• _Activity_
Keep only the lines of the data below that contain "source", and copy them.

Plain-text engineering files:
────────
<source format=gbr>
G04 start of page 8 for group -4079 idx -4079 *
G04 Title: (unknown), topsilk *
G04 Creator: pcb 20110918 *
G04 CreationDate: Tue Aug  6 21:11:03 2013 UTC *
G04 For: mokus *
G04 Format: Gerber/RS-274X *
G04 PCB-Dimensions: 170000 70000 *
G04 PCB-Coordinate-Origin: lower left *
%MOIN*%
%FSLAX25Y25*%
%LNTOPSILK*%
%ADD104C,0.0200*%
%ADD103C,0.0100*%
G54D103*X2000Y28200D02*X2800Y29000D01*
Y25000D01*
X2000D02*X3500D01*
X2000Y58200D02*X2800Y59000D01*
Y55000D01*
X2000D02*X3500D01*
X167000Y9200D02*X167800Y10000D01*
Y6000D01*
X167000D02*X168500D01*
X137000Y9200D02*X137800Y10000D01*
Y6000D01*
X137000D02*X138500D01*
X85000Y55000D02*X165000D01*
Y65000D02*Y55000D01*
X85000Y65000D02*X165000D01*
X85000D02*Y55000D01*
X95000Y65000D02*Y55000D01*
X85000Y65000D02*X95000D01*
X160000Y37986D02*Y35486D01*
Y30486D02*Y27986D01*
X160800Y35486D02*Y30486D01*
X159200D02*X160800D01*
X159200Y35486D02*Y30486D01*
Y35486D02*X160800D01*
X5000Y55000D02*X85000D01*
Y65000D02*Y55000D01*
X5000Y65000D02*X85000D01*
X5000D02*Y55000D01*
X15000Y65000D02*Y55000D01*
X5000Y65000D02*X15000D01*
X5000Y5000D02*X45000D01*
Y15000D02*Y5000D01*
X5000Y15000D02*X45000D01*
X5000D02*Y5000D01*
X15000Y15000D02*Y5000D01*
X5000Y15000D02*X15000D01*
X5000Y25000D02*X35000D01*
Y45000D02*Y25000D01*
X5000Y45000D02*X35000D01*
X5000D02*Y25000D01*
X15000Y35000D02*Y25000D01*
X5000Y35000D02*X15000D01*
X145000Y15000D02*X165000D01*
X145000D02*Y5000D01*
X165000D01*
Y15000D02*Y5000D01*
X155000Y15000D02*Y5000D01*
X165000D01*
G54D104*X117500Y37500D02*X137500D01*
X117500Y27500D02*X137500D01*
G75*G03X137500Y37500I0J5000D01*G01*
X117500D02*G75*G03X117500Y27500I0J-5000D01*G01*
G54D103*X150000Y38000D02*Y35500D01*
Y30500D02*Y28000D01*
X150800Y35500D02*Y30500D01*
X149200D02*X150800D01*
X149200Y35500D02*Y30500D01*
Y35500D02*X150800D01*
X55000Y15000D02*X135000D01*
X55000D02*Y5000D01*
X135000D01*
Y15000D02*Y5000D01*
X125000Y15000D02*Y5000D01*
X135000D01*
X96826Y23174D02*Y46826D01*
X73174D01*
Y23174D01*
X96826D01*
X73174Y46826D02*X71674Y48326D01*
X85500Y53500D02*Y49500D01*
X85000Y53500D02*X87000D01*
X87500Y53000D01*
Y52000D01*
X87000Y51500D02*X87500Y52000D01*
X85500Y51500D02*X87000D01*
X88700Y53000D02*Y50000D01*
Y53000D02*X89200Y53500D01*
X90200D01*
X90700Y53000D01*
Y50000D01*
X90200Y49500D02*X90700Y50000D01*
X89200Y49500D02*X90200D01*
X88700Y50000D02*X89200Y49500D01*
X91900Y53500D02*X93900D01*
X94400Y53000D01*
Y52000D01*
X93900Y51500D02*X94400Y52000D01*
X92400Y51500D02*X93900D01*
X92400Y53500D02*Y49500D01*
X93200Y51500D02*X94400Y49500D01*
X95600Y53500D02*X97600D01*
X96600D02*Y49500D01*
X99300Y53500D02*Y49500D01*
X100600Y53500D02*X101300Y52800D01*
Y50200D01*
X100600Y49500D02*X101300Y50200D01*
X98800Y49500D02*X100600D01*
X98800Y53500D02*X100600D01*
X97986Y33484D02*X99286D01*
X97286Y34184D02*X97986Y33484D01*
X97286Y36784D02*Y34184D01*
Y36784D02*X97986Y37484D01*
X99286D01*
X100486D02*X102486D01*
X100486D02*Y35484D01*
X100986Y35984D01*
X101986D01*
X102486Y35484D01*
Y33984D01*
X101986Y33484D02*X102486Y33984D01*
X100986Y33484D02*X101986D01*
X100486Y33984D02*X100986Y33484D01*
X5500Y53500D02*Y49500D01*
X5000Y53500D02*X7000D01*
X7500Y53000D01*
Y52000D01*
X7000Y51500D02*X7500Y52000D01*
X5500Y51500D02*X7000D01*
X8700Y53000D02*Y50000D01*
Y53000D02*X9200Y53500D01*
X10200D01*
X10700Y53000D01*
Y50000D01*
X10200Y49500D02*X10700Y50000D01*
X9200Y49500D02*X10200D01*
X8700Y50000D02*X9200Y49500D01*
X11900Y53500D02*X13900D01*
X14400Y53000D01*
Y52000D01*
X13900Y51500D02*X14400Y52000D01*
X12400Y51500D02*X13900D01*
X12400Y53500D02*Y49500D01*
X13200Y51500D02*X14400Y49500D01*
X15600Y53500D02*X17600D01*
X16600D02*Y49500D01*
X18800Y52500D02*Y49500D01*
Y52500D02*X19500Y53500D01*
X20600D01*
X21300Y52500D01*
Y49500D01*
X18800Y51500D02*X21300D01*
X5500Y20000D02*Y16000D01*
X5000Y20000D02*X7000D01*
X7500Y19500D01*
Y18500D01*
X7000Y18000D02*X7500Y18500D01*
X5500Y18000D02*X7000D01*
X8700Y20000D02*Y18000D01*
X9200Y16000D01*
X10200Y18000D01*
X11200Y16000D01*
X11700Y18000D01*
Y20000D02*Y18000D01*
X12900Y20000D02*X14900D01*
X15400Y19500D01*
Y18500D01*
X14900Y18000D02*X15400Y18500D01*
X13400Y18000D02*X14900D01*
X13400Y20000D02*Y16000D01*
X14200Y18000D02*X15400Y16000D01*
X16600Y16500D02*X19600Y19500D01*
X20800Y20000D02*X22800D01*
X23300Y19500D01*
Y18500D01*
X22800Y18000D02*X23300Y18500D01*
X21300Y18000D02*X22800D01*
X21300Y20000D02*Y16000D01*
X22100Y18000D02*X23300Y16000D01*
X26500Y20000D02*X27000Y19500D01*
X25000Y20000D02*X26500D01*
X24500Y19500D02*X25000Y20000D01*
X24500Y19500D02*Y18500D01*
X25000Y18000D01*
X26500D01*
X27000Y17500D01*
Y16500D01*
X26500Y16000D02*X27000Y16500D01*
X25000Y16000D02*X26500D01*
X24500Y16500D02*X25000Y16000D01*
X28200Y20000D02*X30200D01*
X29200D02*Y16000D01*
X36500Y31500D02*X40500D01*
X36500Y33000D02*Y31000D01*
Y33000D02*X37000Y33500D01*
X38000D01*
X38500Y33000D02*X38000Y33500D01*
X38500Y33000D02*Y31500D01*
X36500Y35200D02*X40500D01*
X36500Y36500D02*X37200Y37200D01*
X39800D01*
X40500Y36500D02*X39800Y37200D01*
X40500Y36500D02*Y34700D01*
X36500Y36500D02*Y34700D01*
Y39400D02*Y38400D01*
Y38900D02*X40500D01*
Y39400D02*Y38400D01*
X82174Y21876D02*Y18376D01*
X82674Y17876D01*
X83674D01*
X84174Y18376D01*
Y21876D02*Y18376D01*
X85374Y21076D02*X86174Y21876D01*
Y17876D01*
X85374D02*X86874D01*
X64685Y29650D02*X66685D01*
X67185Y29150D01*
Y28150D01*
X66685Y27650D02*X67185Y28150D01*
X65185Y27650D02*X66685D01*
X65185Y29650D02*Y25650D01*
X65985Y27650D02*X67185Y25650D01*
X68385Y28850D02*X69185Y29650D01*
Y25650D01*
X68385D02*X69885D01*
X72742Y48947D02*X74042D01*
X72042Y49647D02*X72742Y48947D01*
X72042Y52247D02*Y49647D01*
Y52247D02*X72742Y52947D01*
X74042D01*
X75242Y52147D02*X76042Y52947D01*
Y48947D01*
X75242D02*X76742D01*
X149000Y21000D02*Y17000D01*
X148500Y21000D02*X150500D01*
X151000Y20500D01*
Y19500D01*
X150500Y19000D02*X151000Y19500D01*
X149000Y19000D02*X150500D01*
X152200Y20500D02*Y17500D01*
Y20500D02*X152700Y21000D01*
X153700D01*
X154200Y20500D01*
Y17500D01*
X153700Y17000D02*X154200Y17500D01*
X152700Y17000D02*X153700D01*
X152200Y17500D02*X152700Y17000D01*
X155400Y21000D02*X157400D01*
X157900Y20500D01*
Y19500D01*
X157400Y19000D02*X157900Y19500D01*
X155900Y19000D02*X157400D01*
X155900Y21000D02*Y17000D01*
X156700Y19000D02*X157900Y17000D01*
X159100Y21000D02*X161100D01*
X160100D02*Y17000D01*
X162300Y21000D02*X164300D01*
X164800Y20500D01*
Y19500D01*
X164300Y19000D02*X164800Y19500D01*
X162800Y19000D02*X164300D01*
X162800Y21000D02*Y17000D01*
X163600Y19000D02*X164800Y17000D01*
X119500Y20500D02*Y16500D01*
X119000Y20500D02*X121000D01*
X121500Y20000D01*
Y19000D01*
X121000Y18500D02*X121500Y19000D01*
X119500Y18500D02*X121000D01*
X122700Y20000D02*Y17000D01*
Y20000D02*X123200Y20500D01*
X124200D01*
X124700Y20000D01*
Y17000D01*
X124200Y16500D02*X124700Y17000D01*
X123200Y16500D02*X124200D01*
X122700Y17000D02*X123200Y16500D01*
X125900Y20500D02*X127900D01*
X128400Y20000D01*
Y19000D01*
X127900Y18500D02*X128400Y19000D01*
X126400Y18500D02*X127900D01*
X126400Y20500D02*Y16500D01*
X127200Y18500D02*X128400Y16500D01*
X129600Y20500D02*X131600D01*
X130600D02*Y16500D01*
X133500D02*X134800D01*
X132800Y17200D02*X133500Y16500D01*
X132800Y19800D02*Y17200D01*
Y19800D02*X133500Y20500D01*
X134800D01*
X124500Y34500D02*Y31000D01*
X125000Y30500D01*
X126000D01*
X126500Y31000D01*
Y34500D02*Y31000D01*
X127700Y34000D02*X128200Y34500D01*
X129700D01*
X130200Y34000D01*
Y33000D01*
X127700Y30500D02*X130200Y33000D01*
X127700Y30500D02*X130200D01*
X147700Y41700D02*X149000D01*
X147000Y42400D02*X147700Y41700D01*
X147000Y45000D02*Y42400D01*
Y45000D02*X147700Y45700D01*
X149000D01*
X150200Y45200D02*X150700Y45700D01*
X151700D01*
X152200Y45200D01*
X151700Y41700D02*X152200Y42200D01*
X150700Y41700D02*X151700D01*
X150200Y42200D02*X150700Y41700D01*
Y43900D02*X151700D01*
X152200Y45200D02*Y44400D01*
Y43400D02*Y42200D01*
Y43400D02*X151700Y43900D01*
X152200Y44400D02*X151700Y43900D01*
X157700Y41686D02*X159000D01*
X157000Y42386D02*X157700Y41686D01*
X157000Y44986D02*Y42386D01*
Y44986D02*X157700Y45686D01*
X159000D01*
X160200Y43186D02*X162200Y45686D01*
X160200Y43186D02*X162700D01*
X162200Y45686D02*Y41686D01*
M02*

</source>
────────
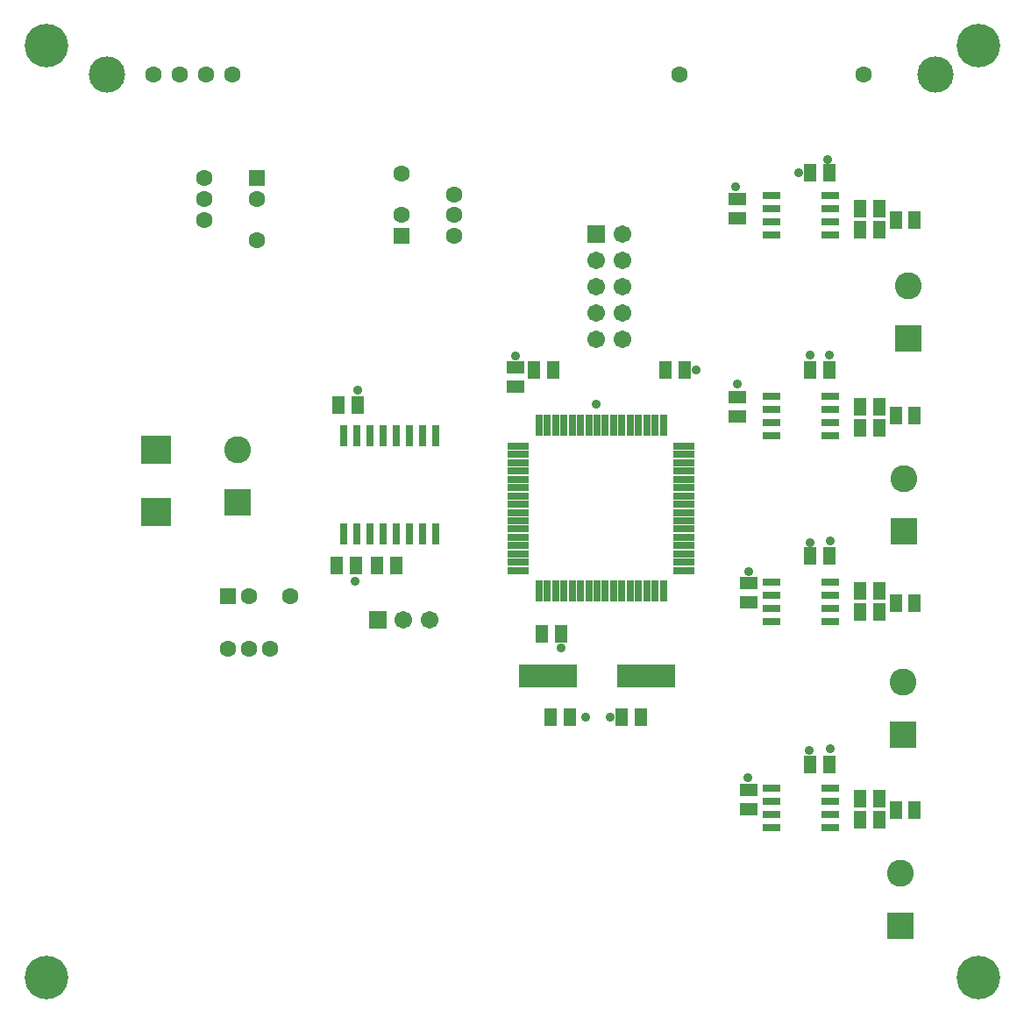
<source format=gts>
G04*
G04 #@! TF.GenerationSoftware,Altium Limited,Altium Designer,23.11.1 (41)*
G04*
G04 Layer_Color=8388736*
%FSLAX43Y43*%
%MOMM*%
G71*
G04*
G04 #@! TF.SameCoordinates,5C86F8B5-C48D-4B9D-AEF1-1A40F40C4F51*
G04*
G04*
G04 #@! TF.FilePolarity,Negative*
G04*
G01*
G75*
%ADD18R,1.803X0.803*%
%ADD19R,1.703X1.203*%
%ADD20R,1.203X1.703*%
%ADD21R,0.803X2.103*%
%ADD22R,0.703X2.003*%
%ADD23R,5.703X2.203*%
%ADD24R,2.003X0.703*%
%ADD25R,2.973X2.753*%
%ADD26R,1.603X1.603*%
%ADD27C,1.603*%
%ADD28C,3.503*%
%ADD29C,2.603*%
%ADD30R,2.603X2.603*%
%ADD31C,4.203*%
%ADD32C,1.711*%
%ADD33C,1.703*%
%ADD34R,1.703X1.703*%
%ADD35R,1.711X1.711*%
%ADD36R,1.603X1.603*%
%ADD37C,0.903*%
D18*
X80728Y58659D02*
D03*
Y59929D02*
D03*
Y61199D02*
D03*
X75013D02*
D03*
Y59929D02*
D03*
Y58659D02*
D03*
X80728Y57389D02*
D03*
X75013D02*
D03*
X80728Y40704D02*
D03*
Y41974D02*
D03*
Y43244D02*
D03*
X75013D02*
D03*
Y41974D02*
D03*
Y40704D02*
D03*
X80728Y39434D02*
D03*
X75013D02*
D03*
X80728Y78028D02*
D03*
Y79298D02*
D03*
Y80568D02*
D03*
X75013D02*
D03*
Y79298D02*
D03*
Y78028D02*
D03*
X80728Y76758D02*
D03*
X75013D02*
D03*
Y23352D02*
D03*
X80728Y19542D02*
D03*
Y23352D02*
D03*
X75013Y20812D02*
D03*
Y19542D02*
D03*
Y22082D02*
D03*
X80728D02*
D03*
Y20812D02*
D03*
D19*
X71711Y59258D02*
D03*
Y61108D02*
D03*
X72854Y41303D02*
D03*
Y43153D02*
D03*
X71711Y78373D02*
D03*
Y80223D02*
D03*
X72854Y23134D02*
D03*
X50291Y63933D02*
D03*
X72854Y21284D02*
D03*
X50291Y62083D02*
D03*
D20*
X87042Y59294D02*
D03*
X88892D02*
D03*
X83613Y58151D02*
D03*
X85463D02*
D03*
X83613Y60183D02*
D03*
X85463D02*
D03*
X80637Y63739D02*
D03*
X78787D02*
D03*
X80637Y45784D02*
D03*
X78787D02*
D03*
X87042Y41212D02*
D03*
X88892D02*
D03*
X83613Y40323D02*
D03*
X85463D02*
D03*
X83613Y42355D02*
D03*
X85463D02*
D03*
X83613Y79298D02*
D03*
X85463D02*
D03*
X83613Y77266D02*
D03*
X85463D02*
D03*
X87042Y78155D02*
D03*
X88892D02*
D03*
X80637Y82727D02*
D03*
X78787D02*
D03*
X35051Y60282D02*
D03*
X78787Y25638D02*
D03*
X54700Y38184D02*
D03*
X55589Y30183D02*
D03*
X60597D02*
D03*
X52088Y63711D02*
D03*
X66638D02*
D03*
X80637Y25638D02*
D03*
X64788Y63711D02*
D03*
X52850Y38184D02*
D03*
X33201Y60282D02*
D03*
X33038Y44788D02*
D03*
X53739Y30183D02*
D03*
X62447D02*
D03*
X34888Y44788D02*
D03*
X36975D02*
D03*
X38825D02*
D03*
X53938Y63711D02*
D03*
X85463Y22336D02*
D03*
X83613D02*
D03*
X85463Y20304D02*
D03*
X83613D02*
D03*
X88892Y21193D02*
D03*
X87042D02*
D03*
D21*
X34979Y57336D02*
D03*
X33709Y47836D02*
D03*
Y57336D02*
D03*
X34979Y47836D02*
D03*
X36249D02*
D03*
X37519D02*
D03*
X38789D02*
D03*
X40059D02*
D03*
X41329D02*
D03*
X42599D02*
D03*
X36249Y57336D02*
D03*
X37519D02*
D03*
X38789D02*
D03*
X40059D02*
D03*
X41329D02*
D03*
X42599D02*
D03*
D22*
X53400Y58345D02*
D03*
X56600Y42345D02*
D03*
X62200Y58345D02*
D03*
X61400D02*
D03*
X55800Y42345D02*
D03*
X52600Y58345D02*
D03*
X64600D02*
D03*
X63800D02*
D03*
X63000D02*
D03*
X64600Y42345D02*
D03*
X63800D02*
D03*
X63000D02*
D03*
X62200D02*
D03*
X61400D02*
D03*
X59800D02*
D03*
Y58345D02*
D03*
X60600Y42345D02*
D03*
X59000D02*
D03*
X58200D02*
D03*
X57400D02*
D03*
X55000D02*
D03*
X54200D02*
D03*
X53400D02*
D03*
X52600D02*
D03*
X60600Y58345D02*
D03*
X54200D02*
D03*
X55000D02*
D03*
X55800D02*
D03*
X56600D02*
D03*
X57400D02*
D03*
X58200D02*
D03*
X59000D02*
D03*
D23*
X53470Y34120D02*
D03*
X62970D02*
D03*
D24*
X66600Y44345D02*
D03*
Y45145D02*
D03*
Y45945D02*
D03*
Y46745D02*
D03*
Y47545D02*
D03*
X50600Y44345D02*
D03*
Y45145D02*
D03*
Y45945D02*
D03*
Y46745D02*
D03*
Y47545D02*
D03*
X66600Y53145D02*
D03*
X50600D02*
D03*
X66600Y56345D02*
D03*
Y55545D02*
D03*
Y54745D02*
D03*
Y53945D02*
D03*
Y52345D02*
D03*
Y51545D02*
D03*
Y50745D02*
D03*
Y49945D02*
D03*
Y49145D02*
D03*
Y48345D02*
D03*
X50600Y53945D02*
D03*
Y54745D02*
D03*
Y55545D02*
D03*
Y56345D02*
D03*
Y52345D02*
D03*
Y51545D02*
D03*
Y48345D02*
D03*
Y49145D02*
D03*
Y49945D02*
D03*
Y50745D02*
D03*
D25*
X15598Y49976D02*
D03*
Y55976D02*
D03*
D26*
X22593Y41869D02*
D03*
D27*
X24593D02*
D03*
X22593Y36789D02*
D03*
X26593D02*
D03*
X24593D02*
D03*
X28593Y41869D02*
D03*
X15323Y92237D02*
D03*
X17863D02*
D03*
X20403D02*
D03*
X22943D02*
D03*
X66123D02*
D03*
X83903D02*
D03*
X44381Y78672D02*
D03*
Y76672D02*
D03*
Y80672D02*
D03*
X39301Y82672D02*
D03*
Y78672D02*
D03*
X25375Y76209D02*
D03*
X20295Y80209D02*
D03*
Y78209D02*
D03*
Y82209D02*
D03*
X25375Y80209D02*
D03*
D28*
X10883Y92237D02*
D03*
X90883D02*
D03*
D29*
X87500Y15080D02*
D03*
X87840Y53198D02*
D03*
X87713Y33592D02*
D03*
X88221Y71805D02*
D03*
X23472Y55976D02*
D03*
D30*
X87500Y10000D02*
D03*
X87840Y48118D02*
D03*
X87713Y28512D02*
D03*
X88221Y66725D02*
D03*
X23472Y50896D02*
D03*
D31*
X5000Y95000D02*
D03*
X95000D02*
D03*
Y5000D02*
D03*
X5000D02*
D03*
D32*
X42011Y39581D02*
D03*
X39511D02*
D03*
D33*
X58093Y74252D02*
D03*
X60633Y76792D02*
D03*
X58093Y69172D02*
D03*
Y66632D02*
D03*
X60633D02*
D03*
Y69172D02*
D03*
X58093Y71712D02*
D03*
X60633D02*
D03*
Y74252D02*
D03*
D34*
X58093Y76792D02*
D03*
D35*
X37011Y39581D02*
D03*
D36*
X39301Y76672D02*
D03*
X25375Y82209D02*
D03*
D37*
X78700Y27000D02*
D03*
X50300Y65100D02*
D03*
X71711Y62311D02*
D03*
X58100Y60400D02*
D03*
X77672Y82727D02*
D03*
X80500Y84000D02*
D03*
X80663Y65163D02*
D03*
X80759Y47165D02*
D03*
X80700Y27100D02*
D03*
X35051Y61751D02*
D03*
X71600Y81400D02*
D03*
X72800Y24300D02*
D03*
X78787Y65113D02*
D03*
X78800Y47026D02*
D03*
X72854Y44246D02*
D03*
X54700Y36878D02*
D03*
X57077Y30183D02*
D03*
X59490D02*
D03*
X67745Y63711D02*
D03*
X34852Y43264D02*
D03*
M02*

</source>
────────
• _Answer_
<source format=gbr>
</source>
<source format=gts>
</source>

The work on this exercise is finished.